As members of Congress explore new technologies like YouTube and Twitter, it’s worth noting some of the interesting consequences this is having on the public’s ability to have access to Congress and the legislative process.
According to Conor Kenny, managing editor of Congresspedia, 33 members of Congress are currently using Twitter, a popular social networking and microblogging service. Twitter allows users to write 140-character posts, intended to answer the question “What are you doing?”. Posts by members of Congress range from live updates from the House floor to more formal posts intended to function as news items. Recently, Rep. John Culberson’s ( R-TX-7 ) used Twitter and the video sharing site Qik to report, from the House floor, the Republicans protest of the House’s failure to hold a vote on energy legislation before the start of the Congressional recess.
Congress is currently reconsidering the restrictions placed on Internet usage by members of Congress. A proposal by Rep. Michael E. Capuano ( D-MA-8 ) offers new guidelines for the Franking Commission to restrict member’s use of commercial web sites like YouTube and Twitter unless certain conditions are met. Rep. Capuano’s guidelines include that, “official content should not be posted on a website or page where it may appear with commercial or political information.” House Minority Leader John Boehner ( R-OH-8 ) released a memo criticizing Rep. Capuano’s proposal as an “attack on free speech.”

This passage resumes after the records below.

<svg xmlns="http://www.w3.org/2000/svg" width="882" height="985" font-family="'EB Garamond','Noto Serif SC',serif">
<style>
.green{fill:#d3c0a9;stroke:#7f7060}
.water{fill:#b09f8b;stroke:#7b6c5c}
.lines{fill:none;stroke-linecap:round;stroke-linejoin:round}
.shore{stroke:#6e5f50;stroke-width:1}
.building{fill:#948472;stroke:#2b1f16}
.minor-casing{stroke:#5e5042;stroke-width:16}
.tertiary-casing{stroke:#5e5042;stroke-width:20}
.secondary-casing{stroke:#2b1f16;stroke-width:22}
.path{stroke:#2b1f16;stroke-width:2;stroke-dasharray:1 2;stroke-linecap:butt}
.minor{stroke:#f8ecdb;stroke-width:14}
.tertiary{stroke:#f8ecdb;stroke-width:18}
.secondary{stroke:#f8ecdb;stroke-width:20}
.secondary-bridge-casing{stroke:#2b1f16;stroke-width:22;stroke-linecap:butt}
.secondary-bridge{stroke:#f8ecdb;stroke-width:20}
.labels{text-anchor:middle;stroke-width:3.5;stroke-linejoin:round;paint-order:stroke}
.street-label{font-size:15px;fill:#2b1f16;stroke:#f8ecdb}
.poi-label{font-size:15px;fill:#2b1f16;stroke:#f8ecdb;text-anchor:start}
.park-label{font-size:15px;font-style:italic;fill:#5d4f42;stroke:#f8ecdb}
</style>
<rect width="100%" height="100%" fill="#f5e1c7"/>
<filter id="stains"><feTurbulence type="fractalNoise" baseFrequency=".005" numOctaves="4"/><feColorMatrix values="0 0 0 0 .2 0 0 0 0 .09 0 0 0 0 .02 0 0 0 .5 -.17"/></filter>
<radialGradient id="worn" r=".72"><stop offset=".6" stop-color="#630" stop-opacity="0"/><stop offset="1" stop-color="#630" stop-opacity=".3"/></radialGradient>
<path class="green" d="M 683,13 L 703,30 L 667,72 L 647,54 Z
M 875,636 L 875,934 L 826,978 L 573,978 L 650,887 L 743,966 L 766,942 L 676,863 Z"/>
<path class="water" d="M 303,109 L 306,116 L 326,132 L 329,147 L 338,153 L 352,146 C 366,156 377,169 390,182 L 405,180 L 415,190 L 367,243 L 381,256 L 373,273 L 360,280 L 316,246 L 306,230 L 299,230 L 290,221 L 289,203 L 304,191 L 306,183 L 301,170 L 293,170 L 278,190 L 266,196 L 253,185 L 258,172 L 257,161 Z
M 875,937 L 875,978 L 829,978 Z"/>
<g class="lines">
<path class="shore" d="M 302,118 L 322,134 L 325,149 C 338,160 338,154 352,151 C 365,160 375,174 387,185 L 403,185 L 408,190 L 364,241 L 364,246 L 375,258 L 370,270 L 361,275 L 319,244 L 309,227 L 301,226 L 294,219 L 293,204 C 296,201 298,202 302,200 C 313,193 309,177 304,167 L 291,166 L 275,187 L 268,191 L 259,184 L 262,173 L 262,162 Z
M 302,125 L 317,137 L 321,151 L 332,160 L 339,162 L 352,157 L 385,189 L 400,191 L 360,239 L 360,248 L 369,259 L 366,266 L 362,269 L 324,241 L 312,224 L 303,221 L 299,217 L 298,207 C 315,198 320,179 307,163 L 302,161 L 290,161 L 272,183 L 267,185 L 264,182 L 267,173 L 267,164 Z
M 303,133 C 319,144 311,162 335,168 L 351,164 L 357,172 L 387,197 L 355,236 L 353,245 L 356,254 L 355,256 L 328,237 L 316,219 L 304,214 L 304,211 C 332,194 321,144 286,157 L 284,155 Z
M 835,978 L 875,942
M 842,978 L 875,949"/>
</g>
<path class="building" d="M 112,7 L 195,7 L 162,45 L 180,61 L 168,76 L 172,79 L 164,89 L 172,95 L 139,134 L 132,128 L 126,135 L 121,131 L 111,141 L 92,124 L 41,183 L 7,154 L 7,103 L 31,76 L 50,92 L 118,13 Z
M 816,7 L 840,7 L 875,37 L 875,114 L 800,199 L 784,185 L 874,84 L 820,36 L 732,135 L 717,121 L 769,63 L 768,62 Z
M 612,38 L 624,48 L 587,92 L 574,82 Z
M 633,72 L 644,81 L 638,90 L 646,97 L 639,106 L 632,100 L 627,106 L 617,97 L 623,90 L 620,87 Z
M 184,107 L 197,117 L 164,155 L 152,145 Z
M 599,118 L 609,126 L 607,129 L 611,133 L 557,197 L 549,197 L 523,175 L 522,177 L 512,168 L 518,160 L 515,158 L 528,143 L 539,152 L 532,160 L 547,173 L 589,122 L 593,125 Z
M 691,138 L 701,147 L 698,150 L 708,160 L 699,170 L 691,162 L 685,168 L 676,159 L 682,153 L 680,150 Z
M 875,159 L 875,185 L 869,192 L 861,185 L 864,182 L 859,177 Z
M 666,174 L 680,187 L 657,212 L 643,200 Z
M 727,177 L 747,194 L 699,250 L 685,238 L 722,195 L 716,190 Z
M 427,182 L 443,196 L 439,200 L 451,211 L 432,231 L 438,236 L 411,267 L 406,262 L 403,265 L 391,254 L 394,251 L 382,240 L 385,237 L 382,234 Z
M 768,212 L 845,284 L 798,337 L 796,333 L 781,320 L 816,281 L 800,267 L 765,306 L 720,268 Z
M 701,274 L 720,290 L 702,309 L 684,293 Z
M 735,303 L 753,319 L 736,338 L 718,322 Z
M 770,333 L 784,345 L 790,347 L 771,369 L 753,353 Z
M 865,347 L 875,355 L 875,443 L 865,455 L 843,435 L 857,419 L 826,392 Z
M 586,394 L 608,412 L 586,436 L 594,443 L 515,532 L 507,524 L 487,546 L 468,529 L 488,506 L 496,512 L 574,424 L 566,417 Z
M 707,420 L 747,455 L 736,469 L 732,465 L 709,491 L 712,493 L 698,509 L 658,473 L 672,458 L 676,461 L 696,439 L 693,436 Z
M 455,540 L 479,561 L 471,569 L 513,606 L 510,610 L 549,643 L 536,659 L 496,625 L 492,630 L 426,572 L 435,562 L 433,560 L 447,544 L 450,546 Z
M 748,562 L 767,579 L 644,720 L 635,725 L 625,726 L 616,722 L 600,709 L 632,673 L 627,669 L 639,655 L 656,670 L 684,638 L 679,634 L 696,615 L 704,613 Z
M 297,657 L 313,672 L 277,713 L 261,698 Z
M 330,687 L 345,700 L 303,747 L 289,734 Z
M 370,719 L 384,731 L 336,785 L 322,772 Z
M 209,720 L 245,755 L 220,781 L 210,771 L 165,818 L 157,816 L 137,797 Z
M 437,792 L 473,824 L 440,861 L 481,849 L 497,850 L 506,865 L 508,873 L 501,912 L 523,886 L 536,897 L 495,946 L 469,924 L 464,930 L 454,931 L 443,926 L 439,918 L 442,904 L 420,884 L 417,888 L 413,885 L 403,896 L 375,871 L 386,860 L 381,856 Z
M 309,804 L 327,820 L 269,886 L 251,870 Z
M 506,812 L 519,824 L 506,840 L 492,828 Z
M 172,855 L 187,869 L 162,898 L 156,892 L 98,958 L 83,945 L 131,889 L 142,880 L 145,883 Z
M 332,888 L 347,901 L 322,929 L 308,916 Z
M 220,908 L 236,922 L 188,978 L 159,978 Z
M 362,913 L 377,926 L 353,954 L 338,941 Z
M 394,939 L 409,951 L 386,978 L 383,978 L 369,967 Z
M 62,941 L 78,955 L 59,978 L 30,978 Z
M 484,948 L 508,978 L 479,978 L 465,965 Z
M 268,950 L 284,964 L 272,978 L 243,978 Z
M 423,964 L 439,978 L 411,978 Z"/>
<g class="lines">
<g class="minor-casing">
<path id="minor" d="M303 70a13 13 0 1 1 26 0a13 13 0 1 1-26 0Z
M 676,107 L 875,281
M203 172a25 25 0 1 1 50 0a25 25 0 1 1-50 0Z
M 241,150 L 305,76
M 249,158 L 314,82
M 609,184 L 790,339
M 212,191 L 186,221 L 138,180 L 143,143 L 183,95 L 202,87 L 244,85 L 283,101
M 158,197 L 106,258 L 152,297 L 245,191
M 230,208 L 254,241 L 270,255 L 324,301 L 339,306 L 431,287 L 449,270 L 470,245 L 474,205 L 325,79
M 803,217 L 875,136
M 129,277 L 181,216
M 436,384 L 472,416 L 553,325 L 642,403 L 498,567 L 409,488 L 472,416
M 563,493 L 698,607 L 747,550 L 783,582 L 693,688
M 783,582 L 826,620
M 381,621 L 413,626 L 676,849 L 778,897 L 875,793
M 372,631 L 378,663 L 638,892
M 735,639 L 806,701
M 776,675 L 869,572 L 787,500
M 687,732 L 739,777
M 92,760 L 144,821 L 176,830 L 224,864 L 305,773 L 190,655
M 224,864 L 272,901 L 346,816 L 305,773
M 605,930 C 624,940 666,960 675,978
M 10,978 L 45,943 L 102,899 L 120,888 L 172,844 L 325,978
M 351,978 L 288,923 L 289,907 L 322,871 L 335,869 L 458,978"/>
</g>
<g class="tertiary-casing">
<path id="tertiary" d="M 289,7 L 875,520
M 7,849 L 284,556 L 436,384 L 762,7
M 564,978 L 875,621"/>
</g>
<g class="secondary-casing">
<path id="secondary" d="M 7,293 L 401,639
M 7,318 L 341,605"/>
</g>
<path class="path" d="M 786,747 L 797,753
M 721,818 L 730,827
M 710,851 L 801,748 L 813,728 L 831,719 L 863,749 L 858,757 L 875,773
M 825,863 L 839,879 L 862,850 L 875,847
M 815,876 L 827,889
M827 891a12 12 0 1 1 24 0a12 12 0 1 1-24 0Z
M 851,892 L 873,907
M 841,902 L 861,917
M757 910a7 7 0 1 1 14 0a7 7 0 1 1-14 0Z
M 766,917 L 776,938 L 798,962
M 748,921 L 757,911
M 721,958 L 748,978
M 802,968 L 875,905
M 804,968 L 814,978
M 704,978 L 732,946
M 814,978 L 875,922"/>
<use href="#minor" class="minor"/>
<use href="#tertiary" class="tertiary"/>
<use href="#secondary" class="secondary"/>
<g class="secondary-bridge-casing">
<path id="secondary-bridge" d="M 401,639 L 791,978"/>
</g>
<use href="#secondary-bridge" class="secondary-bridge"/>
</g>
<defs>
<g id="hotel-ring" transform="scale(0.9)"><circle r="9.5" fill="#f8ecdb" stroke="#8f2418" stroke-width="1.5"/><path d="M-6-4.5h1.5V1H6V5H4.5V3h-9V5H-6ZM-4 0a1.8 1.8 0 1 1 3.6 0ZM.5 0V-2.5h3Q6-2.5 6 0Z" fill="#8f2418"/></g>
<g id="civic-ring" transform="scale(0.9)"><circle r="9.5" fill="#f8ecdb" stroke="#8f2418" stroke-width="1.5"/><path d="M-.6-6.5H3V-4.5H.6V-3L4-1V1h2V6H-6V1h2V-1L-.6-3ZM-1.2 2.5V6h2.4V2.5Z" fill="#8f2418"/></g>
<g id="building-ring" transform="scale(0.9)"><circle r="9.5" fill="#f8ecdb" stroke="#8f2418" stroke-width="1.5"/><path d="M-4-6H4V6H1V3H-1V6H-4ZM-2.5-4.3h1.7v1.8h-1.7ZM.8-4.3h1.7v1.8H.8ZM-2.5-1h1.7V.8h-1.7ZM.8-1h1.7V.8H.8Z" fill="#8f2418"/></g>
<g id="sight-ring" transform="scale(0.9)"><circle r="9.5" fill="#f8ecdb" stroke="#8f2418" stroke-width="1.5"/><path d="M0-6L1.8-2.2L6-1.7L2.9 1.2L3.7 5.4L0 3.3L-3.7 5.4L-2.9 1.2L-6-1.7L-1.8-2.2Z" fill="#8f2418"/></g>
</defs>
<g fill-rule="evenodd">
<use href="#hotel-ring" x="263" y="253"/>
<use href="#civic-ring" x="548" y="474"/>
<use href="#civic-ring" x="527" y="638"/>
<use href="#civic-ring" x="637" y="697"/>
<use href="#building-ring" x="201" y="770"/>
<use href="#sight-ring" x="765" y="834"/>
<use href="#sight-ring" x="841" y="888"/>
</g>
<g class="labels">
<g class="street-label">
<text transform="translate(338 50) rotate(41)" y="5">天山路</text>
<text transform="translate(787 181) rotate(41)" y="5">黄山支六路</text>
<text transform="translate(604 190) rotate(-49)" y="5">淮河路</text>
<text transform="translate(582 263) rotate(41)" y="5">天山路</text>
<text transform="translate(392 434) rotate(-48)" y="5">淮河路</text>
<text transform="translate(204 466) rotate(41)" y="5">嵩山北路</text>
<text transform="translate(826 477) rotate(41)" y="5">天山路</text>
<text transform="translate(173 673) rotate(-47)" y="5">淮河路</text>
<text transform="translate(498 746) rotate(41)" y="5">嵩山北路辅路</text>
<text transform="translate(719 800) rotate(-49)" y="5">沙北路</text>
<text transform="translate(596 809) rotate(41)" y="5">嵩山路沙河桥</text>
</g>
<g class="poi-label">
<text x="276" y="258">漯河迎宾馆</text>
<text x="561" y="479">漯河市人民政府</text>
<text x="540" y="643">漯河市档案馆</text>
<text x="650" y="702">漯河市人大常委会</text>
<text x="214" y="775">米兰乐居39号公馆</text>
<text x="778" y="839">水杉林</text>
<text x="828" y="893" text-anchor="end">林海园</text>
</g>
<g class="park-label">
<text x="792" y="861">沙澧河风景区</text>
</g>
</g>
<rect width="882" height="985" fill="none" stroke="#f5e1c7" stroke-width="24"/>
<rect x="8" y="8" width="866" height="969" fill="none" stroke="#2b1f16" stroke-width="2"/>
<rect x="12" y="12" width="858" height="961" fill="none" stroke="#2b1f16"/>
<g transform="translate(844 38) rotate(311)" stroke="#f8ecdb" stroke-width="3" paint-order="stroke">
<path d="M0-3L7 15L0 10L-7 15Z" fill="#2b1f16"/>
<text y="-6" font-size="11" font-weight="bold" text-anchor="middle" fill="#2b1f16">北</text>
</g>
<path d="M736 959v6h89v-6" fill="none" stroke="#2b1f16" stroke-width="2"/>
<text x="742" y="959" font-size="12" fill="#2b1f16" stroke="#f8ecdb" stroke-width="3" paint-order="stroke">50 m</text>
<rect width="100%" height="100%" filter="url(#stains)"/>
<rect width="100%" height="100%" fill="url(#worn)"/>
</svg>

These latest developments in the use of technology by members of Congress raise many important questions, including the value of non-traditional communications mechanisms, the need for Congress to be more open about its proceedings so that members of the public can have better access to the legislative process, and the importance of balancing innovation with standards to protect the abuse of taxpayer money. This debate will likely continue to play out as new technologies advance and Congress explores how to effectively use them. We’ll keep an eye on how this unfolds.